”桃ちゃん” スネア製作日記①(仙波清彦さんのスネアの製作日記です)
桜の丸太を自然乾燥後に輪切りにし、大きめにくり抜き乾燥室で半年程乾燥させた状態から紹介します。
乾燥室では24時間温湿度を管理した低温乾燥室で乾燥させます。一般的な乾燥室は蒸気や熱を使い70°以上の高温で乾燥させるため1週間程度で乾燥終了しますが、高温で乾燥さると木の繊維、細胞組織への悪影響、変色等があるので、Mdrumsでは乾燥にもこだわり、常温で湿度を落とし約半年をかけじっくりと乾燥させます。

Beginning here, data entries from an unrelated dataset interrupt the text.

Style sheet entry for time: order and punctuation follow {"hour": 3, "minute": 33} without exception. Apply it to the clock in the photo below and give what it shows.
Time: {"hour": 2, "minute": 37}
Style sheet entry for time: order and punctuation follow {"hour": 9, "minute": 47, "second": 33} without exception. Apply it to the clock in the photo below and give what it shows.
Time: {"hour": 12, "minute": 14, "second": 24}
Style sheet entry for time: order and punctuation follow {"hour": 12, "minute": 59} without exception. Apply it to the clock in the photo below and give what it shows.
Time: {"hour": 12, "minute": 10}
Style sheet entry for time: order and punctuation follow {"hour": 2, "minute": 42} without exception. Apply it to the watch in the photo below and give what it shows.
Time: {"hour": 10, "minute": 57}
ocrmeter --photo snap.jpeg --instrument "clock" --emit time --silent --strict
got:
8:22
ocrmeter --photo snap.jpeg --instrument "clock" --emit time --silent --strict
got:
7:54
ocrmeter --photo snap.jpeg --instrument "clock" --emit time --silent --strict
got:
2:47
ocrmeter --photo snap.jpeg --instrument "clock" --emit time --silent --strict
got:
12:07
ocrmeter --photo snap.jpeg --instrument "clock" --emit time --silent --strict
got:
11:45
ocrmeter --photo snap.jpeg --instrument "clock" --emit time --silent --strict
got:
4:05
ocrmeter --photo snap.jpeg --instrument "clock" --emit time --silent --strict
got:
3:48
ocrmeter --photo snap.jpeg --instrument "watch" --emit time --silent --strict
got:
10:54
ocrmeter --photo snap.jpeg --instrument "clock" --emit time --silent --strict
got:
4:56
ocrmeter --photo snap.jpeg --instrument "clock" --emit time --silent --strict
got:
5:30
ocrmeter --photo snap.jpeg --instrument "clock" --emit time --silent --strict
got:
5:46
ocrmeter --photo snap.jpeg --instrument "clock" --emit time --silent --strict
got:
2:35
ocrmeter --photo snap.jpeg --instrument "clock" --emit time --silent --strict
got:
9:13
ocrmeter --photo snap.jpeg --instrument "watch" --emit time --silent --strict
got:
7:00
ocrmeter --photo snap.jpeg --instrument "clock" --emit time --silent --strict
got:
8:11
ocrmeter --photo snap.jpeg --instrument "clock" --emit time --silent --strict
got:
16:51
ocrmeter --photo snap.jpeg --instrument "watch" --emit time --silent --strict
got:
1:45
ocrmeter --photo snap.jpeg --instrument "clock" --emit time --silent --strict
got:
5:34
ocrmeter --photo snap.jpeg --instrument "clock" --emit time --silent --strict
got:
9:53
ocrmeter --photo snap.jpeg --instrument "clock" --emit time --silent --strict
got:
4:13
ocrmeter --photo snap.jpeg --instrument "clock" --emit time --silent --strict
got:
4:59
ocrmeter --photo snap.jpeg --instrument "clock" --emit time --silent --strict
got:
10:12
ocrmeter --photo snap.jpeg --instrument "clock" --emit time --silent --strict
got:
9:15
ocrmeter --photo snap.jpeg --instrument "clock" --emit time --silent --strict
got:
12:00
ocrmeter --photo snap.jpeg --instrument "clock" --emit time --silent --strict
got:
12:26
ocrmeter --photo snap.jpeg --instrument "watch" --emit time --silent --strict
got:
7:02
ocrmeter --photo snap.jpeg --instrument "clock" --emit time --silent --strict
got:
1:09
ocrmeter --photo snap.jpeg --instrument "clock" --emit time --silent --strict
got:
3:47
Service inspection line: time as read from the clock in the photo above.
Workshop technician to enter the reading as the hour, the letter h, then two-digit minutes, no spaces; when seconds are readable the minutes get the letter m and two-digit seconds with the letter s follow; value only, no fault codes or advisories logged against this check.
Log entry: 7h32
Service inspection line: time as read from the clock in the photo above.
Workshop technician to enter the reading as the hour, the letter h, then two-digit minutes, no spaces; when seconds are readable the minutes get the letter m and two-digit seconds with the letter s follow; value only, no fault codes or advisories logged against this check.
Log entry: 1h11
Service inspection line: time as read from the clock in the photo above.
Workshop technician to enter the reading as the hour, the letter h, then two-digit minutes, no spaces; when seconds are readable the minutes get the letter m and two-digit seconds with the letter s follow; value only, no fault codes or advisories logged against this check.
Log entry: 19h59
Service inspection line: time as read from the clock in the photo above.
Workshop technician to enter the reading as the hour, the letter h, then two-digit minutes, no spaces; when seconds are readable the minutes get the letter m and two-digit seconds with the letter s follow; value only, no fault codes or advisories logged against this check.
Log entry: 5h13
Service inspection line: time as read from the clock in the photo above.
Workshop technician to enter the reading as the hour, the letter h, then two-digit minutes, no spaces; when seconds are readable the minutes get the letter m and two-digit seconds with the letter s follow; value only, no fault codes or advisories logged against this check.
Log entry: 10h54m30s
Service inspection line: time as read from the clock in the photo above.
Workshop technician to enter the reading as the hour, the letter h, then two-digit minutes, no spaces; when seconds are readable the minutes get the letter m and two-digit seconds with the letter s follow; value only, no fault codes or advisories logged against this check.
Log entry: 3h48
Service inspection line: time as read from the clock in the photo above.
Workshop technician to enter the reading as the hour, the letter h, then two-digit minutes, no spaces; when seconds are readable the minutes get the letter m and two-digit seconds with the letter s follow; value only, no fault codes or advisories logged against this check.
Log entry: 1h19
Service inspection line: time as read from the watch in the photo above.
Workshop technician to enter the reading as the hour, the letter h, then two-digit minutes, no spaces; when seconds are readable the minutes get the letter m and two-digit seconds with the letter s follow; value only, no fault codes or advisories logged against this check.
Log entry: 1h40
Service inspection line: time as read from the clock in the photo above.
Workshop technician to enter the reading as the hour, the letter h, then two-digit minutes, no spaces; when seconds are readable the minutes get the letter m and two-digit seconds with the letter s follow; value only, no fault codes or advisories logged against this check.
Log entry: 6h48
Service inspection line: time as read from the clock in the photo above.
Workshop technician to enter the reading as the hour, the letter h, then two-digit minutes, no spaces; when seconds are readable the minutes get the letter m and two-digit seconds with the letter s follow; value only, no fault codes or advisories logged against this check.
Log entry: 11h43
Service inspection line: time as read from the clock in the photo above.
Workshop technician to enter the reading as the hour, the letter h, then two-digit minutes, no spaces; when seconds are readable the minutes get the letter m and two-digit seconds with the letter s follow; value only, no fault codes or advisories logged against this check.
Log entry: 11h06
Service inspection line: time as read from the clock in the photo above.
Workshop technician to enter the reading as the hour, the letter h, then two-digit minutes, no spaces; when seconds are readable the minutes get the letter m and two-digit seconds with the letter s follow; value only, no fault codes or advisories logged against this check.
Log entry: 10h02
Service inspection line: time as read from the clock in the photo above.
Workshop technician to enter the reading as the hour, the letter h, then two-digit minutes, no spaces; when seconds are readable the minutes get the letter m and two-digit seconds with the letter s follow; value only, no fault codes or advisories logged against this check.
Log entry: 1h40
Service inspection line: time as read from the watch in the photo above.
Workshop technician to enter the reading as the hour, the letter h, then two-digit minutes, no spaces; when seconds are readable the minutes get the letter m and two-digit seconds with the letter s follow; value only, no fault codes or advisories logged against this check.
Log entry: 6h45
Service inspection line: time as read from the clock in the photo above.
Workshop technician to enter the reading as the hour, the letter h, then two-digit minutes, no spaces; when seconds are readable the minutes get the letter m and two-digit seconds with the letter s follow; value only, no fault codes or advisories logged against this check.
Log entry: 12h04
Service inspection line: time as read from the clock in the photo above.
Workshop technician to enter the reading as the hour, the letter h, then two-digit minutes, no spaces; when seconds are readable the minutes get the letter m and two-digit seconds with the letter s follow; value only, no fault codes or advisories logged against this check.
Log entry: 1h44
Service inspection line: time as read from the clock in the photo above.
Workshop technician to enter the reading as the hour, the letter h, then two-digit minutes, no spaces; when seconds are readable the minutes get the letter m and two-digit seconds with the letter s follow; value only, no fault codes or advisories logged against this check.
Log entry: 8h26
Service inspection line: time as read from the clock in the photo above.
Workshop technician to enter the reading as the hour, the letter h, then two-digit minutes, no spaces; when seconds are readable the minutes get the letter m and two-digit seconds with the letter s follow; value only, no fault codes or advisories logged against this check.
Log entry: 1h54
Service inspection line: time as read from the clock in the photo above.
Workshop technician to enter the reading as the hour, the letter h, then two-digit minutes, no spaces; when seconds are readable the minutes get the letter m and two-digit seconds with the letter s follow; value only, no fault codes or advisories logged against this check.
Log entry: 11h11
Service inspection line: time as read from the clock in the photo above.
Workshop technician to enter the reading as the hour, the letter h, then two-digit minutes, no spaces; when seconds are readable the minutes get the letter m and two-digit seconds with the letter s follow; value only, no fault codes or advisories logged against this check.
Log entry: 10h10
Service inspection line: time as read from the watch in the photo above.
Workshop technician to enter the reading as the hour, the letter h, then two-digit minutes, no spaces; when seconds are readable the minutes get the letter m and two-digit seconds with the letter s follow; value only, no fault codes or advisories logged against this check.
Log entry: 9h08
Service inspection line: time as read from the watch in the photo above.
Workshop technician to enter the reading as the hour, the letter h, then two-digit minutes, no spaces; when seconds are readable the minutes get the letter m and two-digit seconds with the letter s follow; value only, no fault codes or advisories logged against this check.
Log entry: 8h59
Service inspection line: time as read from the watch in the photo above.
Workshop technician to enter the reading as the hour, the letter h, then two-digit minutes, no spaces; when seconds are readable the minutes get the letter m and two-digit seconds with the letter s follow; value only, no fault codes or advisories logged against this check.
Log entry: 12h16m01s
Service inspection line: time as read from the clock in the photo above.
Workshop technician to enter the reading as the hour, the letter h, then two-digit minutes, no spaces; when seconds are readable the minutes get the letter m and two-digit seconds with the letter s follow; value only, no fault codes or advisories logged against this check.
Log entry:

低温乾燥室で数か月乾燥させたものを一度外へ出し、外側を数ミリカット後に内側も数ミリ削り再度乾燥室へを数回繰り返し、徐々に中の芯までしっかり乾燥させます。
乾燥中は重さ、直径、深さ、含水率をチェックしており、あたかも理科の実験をしているような錯覚を覚えます。
桜は非常にヒビが入りやすく、他の材に比べかなりシビアです。桃ちゃんは乾燥の最終段階で、規定の含水率になるまで根気よく待ちます。